UFO enthusiasts admit 'aliens may not exist at all'
UFO enthusiasts from Britain, who have been scanning the skies for signs of alien activity for decades, have admitted that the "extraterrestrial" might not exist at all due to declining numbers of "flying saucer" sightings and failure to establish proof of extraterrestrial life.
Enthusiasts admit that a continued failure to provide proof could mean the end of "Ufology" - the study of UFOs - within the next decade.
Dozens of groups interested in the flying saucers and other unidentified craft have already closed because of lack of interest and next week one of the country's foremost organisations involved in UFO research is holding a conference to discuss whether the subject has any future.
Dave Wood, chairman of the Association for the Scientific Study of Anomalous Phenomena (Assap), said that the meeting had been called to address the crisis in the subject and see if UFOs were a thing of the past.
"It is certainly a possibility that in ten years time, it will be a dead subject," the Telegraph quoted him as saying.
"We look at these things on the balance of probabilities and this area of study has been ongoing for many decades.
"The lack of compelling evidence beyond the pure anecdotal suggests that on the balance of probabilities that nothing is out there.
"I think that any UFO researcher would tell you that 98 per cent of sightings that happen are very easily explainable. One of the conclusions to draw from that is that perhaps there isn't anything there.

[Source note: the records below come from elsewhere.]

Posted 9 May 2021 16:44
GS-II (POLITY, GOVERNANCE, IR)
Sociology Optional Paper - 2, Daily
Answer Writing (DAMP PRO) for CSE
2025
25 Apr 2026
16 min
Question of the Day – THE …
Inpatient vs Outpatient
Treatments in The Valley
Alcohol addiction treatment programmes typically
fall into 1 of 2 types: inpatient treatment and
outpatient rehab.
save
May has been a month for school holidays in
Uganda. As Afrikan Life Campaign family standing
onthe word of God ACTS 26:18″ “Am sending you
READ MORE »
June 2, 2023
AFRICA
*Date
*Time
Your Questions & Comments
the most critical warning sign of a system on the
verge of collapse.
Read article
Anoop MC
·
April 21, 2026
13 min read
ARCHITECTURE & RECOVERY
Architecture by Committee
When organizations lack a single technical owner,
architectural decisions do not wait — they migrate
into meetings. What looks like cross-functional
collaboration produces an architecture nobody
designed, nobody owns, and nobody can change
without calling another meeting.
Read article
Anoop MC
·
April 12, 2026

The days of compelling eyewitness sightings seem to be over," Wood said.
He said that far from leading to an increase in UFO sightings and research, the advent of the internet had coincided with a decline.

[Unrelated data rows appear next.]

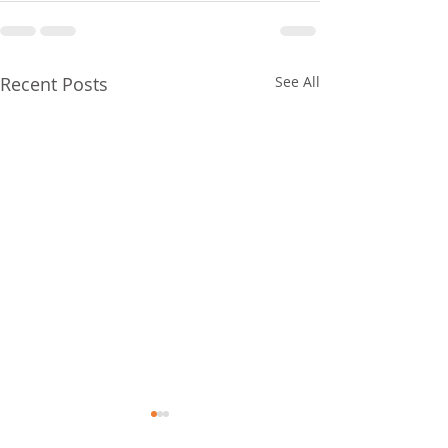
Recent Posts
See All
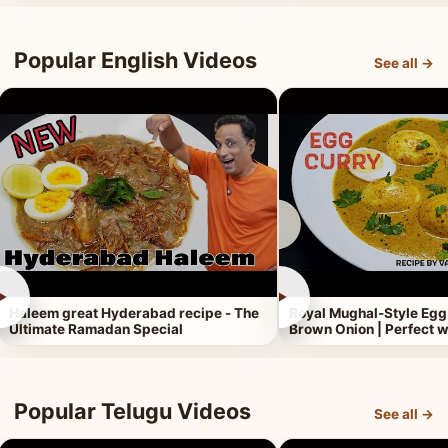
Popular English Videos
See all →
►
►
Haleem great Hyderabad recipe - The
Royal Mughal-Style Egg
Ultimate Ramadan Special
Brown Onion | Perfect w
Popular Telugu Videos
See all →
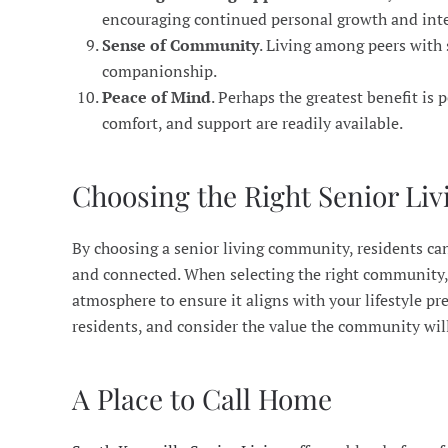
encouraging continued personal growth and inte
Sense of Community
. Living among peers with 
companionship.
Peace of Mind
. Perhaps the greatest benefit is 
comfort, and support are readily available.
Choosing the Right Senior L
By choosing a senior living community, residents can 
and connected. When selecting the right community, c
atmosphere to ensure it aligns with your lifestyle pr
residents, and consider the value the community will 
A Place to Call Home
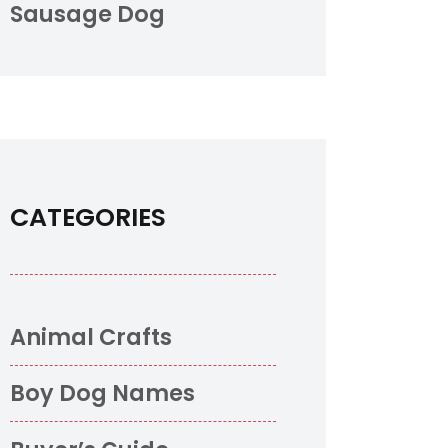
Sausage Dog
CATEGORIES
Animal Crafts
Boy Dog Names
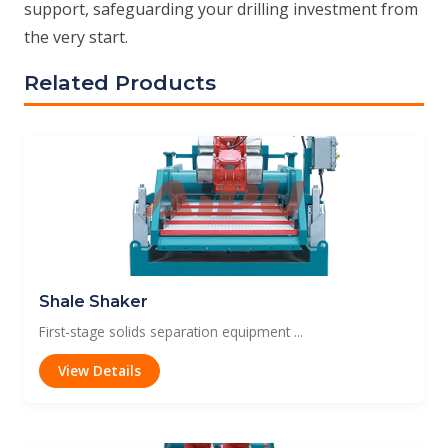
support, safeguarding your drilling investment from
the very start.
Related Products
Shale Shaker
First-stage solids separation equipment ...
View Details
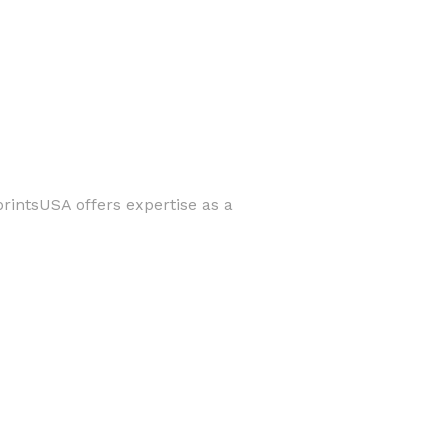
printsUSA offers expertise as a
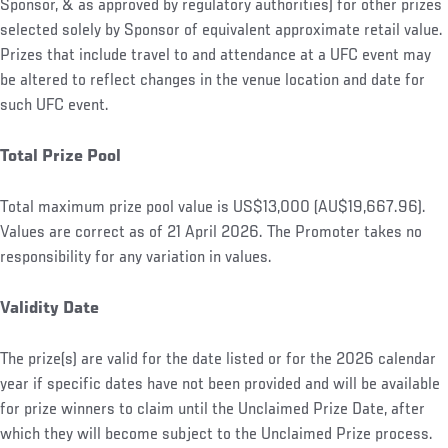
Sponsor, & as approved by regulatory authorities) for other prizes
selected solely by Sponsor of equivalent approximate retail value.
Prizes that include travel to and attendance at a UFC event may
be altered to reflect changes in the venue location and date for
such UFC event.
Total Prize Pool
Total maximum prize pool value is US$13,000 (AU$19,667.96).
Values are correct as of 21 April 2026. The Promoter takes no
responsibility for any variation in values.
Validity Date
The prize(s) are valid for the date listed or for the 2026 calendar
year if specific dates have not been provided and will be available
for prize winners to claim until the Unclaimed Prize Date, after
which they will become subject to the Unclaimed Prize process.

As well as a fall in sightings and lack of proof, Wood said that the lack of new developments meant that the main focus for the dwindling numbers of enthusiasts was supposed UFO encounters that took place several decades ago and conspiracy theories that surround them.

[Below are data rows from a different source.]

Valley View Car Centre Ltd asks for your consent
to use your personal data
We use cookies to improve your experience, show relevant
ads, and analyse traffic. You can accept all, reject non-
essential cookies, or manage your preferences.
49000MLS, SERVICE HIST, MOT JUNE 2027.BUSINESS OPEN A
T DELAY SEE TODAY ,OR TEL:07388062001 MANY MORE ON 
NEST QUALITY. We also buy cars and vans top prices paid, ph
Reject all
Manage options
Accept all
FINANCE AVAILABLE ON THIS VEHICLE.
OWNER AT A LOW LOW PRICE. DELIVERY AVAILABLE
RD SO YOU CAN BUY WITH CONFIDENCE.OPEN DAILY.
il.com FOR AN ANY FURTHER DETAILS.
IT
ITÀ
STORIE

In particular, he cited the Roswell incident from 1947, when an alien spaceship is said to have crashed in New Mexico, and the Rendlesham incident in 1980, often described as the British equivalent, when airmen from a US airbase in Suffolk reported a spaceship landing.
"When you go to UFO conferences it is mainly people going over these old cases, rather than bringing new ones to the fore," Wood said.
"There is a trend where a large proportion of UFO studies are tending towards conspiracy theories, which I don't think is particularly helpful," he added.
The issue will be debated at a summit at the University of Worcester on November 17 and findings will be published in the journal Anomaly.